Ultrasounds, Scans and Procedures in Third Trimester 

Growth Scans

Antenatal surveillance of fetal growth is an essential part of good maternity care as lack of detection of fetal growth restriction / retardation is directly associated with still birth and perinatal morbidity. Most cases of fetal growth restriction are late onset that is after 32 weeks in high risk pregnancy. Scans are recommended serially.

This diagnostic scan is used to measure the baby’s head, waist and thigh bone, check for the baby’s overall development. Parameters like baby’s position, weight, the quantity of amniotic fluid, the position of the placenta are looked up in this scan. Blood flow through the cord and some vessels in the baby’s head are also measured.
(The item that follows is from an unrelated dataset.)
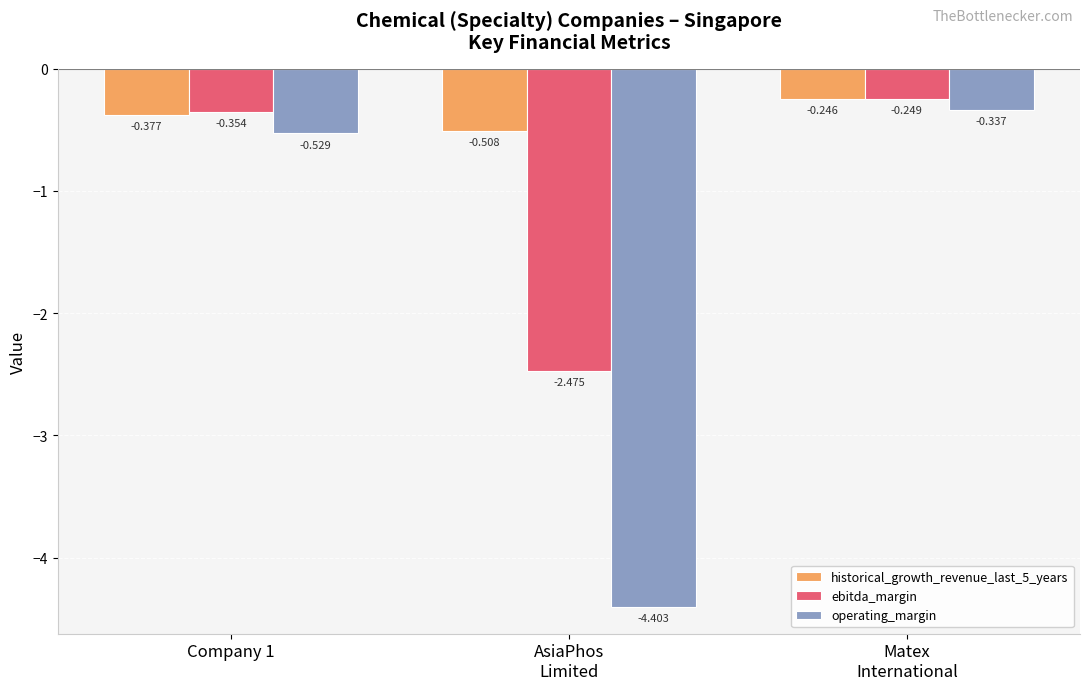

The operating_margin series shows -0.7 at Company 1. True or false?

False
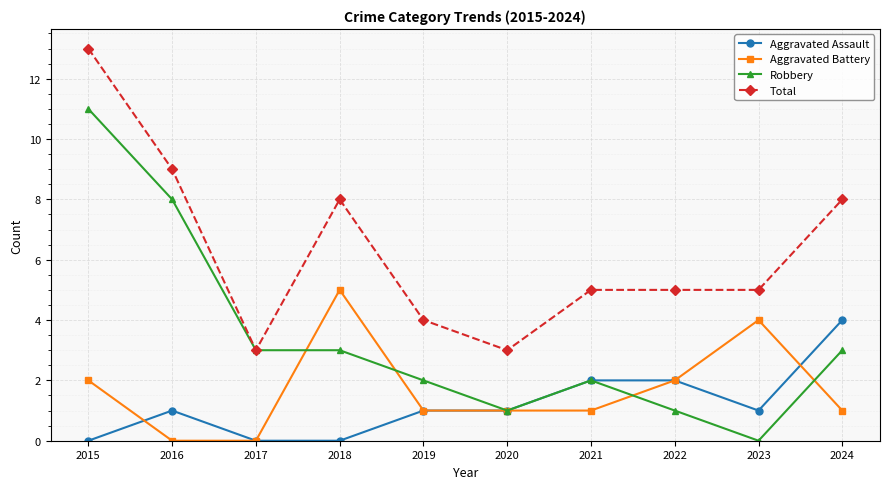

Which series changed the most between 2022 and 2024?

Total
It is also highly recommended, if you’ve had complications in previous pregnancies or if you have medical conditions like diabetes or high blood pressure.

Interval growth scan

The interval growth scan is usually performed between 28-32 weeks of pregnancy. This scan studies the biophysical profile of the baby which includes the movements of the baby, fetal breathing movements, muscle tone, heart rate, amniotic fluid level.

Fetal Doppler Ultrasound

A Fetal Doppler ultrasound is used to measure the blood flow in the baby’s veins and the overall health of the foetus. It can give a visual or audio representation of the movement of blood through the veins of the baby.
Babies with growth restriction / retardation have different flow velocity wave forms in their umbilical artery. There is high perinatal mortality associated with such pregnancies. The frequency of monitoring increases in suspected cases of IGUR.

Double Marker Blood Test

Papp-A & Free BHCG are blood tests are used together with NT scan for assessing risk for Down’s, Edward’s & Patau’s Syndrome.

Pregnancy associated plasma protein Screening (PAPP-A): This is a protein made by the placenta in early pregnancy. Abnormal levels are linked to a higher risk for chromosome problems.

Human Chorionic Gonadotropin (hCG): This is a hormone made by the placenta in early pregnancy. Abnormal levels are linked to a higher risk for chromosome problems.

Multiple Marker/Quadruple Screen:

This screening test during pregnancy for birth defects screens the baby for Down’s syndrome and neural tube and abdominal wall defects.It is usually performed between the 16 -18th week of pregnancy. This test measures 4 hormones in the maternal blood.

Alpha-fetoprotein screening (AFP): This is a protein made by the developing baby’s liver.

Beta HCG: This is a hormone made by the placenta.

Estriol: This is a hormone made by the placenta in the baby’s liver and placenta.

Inhibin-A: This hormone is made by the placenta.

This test is done to evaluate if your pregnancy has an increased chance of being affected by disorders listed above. If the risk is low than this test can offer reassurance that there is a decreased chance for Down’s syndrome, Trisomy18, neural tube and abdominal wall defects. Increased chance will allow you to consider additional testing.